Неокантианство. Четвертый том - страница 36



После этого наблюдения, однако, приходится усомниться и в условно принятой ранее мысли Мессера, что наивное сознание понимает цветной и звучащий мир восприятия как мир «как он есть в себе» и полагает, что оно просто изображает его в себе. – Это отнюдь не так. Здесь следует различать естественное восприятие и наивное осмысление этого восприятия. Что касается последнего, то предложение Мессера часто может быть верным. Но при ближайшем рассмотрении реального восприятия, например, самого «цветного и звучащего» колокольчика, оказывается, что такое рефлектирование является самообманом.

Тотальное восприятие как таковое сразу и инстинктивно проводит различие между тем, что дают ощущения, и тем, что приписывается «вещи в себе». Это ясно уже из того, что звуки, тактильные ощущения и т. д. с самого начала понимаются им не как компоненты, а как эффекты вещи. В случае с лицевыми ощущениями, действительно, при поверхностном наблюдении кажется, что цвет и яркость примыкают к самой вещи. Но только обратите внимание на следующее: Восприятие объясняет колокол, который сияет на солнце, который чернеет на пасмурном небе, который в сумерках едва позволяет различить его очертания, который затем становится совершенно невидимым и снова становится видимым утром – как тот же самый колокол. Поэтому она инстинктивно абстрагируется от цветов как от модификаций, которые возникают только при определенных условиях. Только комплекс отношений величины уже является «колоколом» для восприятия, как и для научного сознания. То, что является просто знаком, или то, что просто заставляет нас воспринимать вещь, которая иначе осталась бы скрытой от нас, совершенно инстинктивно и непосредственно отделяется от впечатлений или ощущений в восприятии. С другой стороны, тот факт, что колокол находится в определенном месте, определенного размера, постоянно висит там, объясняет восприятие непосредственно детерминациями, присущими самому колоколу, даже если, как ночью, он вообще не воспринимается, более того, если бы он вообще не воспринимался.

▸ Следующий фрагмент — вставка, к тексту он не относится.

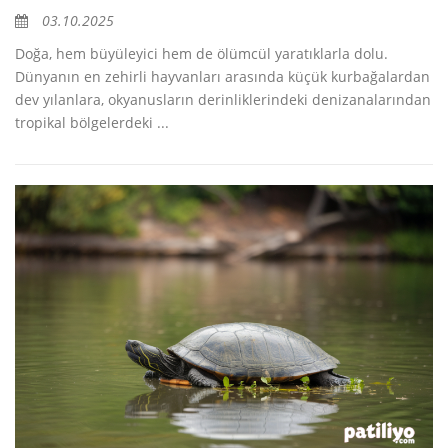
03.10.2025
Doğa, hem büyüleyici hem de ölümcül yaratıklarla dolu.
Dünyanın en zehirli hayvanları arasında küçük kurbağalardan
dev yılanlara, okyanusların derinliklerindeki denizanalarından
tropikal bölgelerdeki ...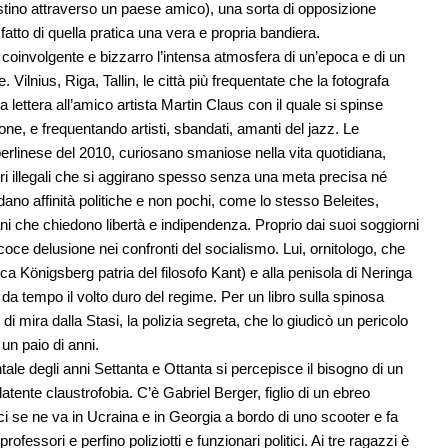
tino attraverso un paese amico), una sorta di opposizione
tto di quella pratica una vera e propria bandiera.
oinvolgente e bizzarro l’intensa atmosfera di un’epoca e di un
Vilnius, Riga, Tallin, le città più frequentate che la fotografa
lettera all’amico artista Martin Claus con il quale si spinse
sone, e frequentando artisti, sbandati, amanti del jazz. Le
berlinese del 2010, curiosano smaniose nella vita quotidiana,
tori illegali che si aggirano spesso senza una meta precisa né
ano affinità politiche e non pochi, come lo stesso Beleites,
ani che chiedono libertà e indipendenza. Proprio dai suoi soggiorni
ecoce delusione nei confronti del socialismo. Lui, ornitologo, che
tica Königsberg patria del filosofo Kant) e alla penisola di Neringa
 da tempo il volto duro del regime. Per un libro sulla spinosa
di mira dalla Stasi, la polizia segreta, che lo giudicò un pericolo
 un paio di anni.
tale degli anni Settanta e Ottanta si percepisce il bisogno di un
atente claustrofobia. C’è Gabriel Berger, figlio di un ebreo
i se ne va in Ucraina e in Georgia a bordo di uno scooter e fa
essori e perfino poliziotti e funzionari politici. Ai tre ragazzi è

В языке, конечно, мы говорим, что колокол «черный, блестящий», точно так же, как мы говорим, что колокол «такой-то и такой-то большой, такой-то и такой-то тяжелый». Язык выражает не восприятие как таковое, а уже размышления о восприятии, которые сливают нас с ним воедино и должны быть снова разделены путем тщательного анализа. При точном и очень простом анализе, однако, реальное изложение восприятия проявляется наиболее ясно. Поэтому столь же ясно обнаруживается, что ощущения как эффекты, как отношения предметов к … – да, к чему? … … к чему? В восприятии, очевидно, ни к чему иному, как к самому себе, которое также воспринимается в пространстве, эмпирическому «я». О том, что следует различать в этом как сознание, само восприятие ничего не говорит. Это размышление открывает нам, как справедливо сказал Мессер, ошибку, или, как говорилось выше, уже сомнение, но не восприятие.

Поэтому мы должны различать три вещи:

1. естественное восприятие в его непосредственном отношении к своему предмету, к природе, представляемой в нем как существующая сама по себе,

2. восприятие, взятое для себя как предмет,

3. восприятие как фактор сознания, т.е. в его отношении к «Я».

Эти три вида предметных отношений, которые непрерывно соединяются и разъединяются в акте восприятия, должны быть самым резким образом отделены друг от друга в рефлексии над ними.